Step 5: Use Train And Validation Splits

The prepared records were split into:

training windows, used to update model weights;
validation windows, held out from weight updates and used only to measure loss.

For confirmation training, seeded random splits were implemented. That allowed the system to reshuffle which records were held out for validation without reparsing all raw data.

The final split metadata was:

split_seed = 2026061106
split_mode = random_resplit

Step 6: Run A CUDA Smoke Training Test

Before running long training, a short smoke test verified that the data and GPU training path worked:

Smoke training used CUDA and produced a combined validation loss of:

0.7946688532829285

This was not meant to be a good model. It only proved that:

prepared data could be read;
batches could be streamed;
the model could train on CUDA;
checkpoints and reports could be written.

Step 7: Add Random Confirmation Training Support

The training code was extended so repeated confirmation runs could:

randomly choose a new validation holdout;
train datasets in random order;
repeat the full dataset sequence multiple times;
write separate checkpoints and reports for each pass.

This matters because a single validation split can be misleading. Repeating the run with different held out data gives a better signal that the model is learning generally, not just doing well on one lucky split.

Step 8: Run Six Randomized Confirmation Passes

The final training sequence ran six full confirmation passes.

Each pass did this:

Re split every completed prepared dataset with a new seed.
Hold out different validation examples.
Randomize the dataset order.
Train one checkpoint per dataset.
Train one combined checkpoint over all trainable datasets.

The pass seeds were:

Pass	Split seed
1	2026061101
2	2026061102
3	2026061103
4	2026061104
5	2026061105
6	2026061106

Each pass trained these 12 checkpoints:

one checkpoint for calendar_ics_thunderbird;
one checkpoint for project_openproject;
one checkpoint for project_taiga;
one checkpoint for gharchive_2026_06_09;
one checkpoint for ms_latte;
one checkpoint for epa;
one checkpoint for enron_maildir;
one checkpoint for enron_cornell;
one checkpoint for enron_snap;
one checkpoint for public_jira;
one checkpoint for smart_todo_coded;
one combined checkpoint trained across the public trainable datasets.

Training Results

The combined model result from each confirmation pass was:

Pass	Train windows	Validation windows	Final train loss	Final validation loss
1	6,697,302	744,217	0.0518671572	0.0170253972
2	6,696,556	744,963	0.0355612300	0.0085086927
3	6,697,133	744,386	0.0421437211	0.0122576728
4	6,697,362	744,157	0.0373337157	0.0088611947
5	6,699,353	742,166	0.0469359979	0.0140897143
6	6,697,209	744,310	0.0479964577	0.0182671631

All six combined validation losses were finite and low. They were measured on validation data, not the same batches used for gradient updates.

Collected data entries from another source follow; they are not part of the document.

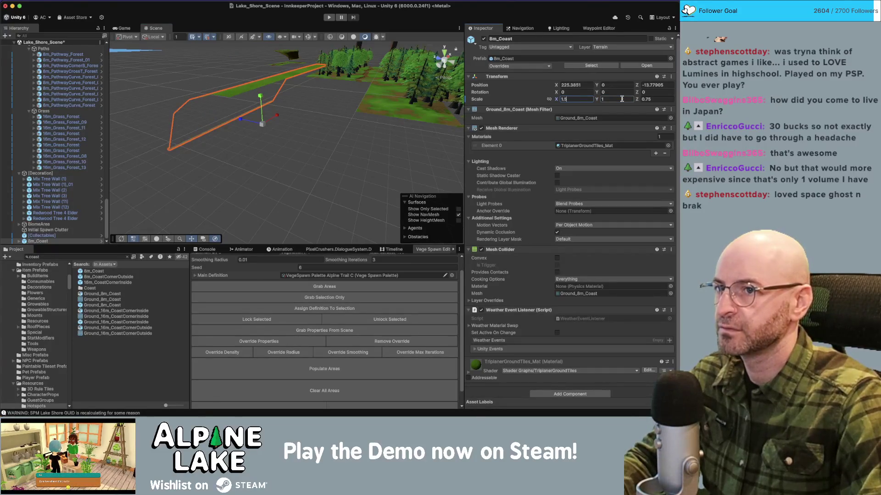
{"action": "type", "text": "0.5"}
{"action": "key", "text": "Tab"}
{"action": "type", "text": "0.5"}
{"action": "key", "text": "Tab"}
{"action": "type", "text": "0.5"}
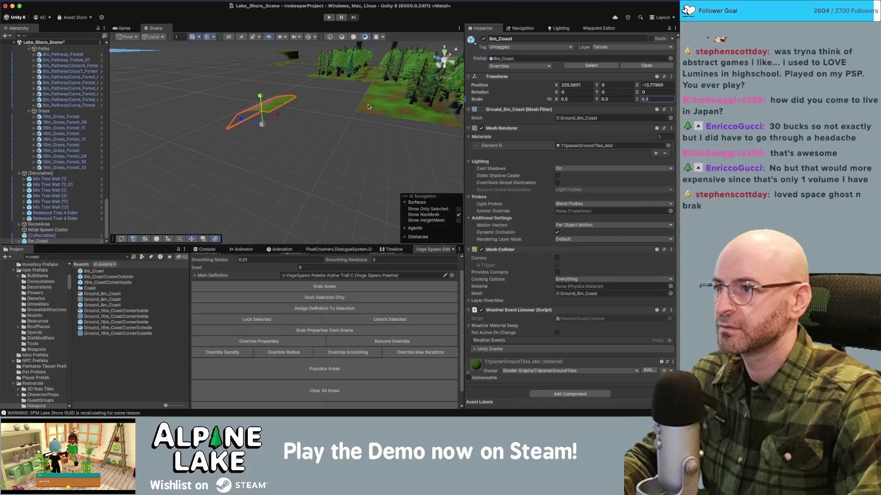
- Lower the coast tile to Position Y -2
{"action": "scroll", "coordinate": [377, 106], "scroll_direction": "up", "scroll_amount": 5}
{"action": "left_click", "coordinate": [605, 85]}
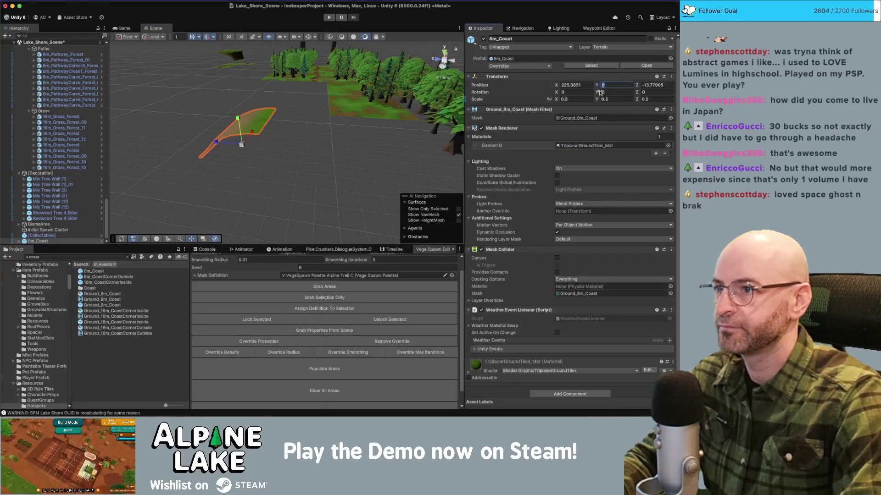
{"action": "type", "text": "-1"}
{"action": "left_click_drag", "start_coordinate": [315, 155], "coordinate": [607, 89]}
{"action": "left_click", "coordinate": [610, 86]}
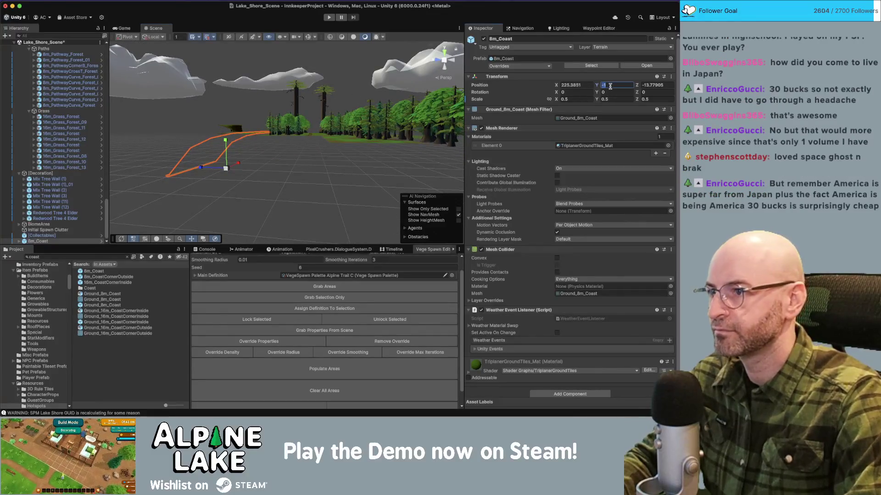
{"action": "type", "text": "2"}
{"action": "key", "text": "Return"}
{"action": "mouse_move", "coordinate": [440, 108]}
{"action": "left_mouse_down"}
{"action": "mouse_move", "coordinate": [356, 101]}
{"action": "mouse_move", "coordinate": [271, 169]}
{"action": "mouse_move", "coordinate": [199, 188]}
{"action": "left_mouse_up"}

The validation loss varied by split, which is expected. Different held out records make the validation set a slightly different test each time.

How Validation Was Done

Validation happened at several levels.

1. Data Preparation Validation

Data prep verified that each prepared window followed the expected schema:

96 slots
16 features per slot
feature values between 0.0 and 1.0
gzip JSONL train and validation files
manifest and stats files for each dataset

Prepared output was checked by counting train and validation records. Public Jira's normalized gzip export was also checked with gzip integrity validation.

This prevented the model from training on malformed records.

2. Held Out Validation Loss During Training

During training, the model was periodically evaluated on val.jsonl.gz records.

Those validation records were not used for optimizer updates. The model only used them to report loss.

The loss is mean squared error between:

the predicted latent representation for hidden slots;
the target encoder representation for the original full window.

Lower validation loss means the model is better at predicting hidden schedule representations from visible context.

3. Repeated Random Confirmation Splits

The model was not validated on only one fixed holdout split.

After the first full prep, the prepared records were split six times using different seeds:

That means each confirmation pass held out a different set of records for validation.

This is a stronger check than one static validation set because it reduces the chance that the model only looked good due to chance.

4. Randomized Dataset Order

The dataset order was randomized for the confirmation passes.

This reduces order bias. For example, if the model always trained on GitHub before Enron before Jira, the final model might be sensitive to that order. Randomizing the sequence gives a more realistic view of whether training is stable.

5. Fresh Untrained Model Baseline

After training, the final combined checkpoint was compared with a fresh untrained model on held out validation data.

The evaluation used:

checkpoint = /srv/jepa/outputs/checkpoints/random-confirm-20260611T051025Z-pass06/combined/schedule_jepa.pt
device = cuda
datasets = 11
validation batches = 100
batch size = 32

Result:

Model	Validation loss
Trained final model	0.01780038
Fresh untrained model	1.04929552

The trained model was much better than the fresh model on the same validation process. This is the clearest sanity check that training succeeded.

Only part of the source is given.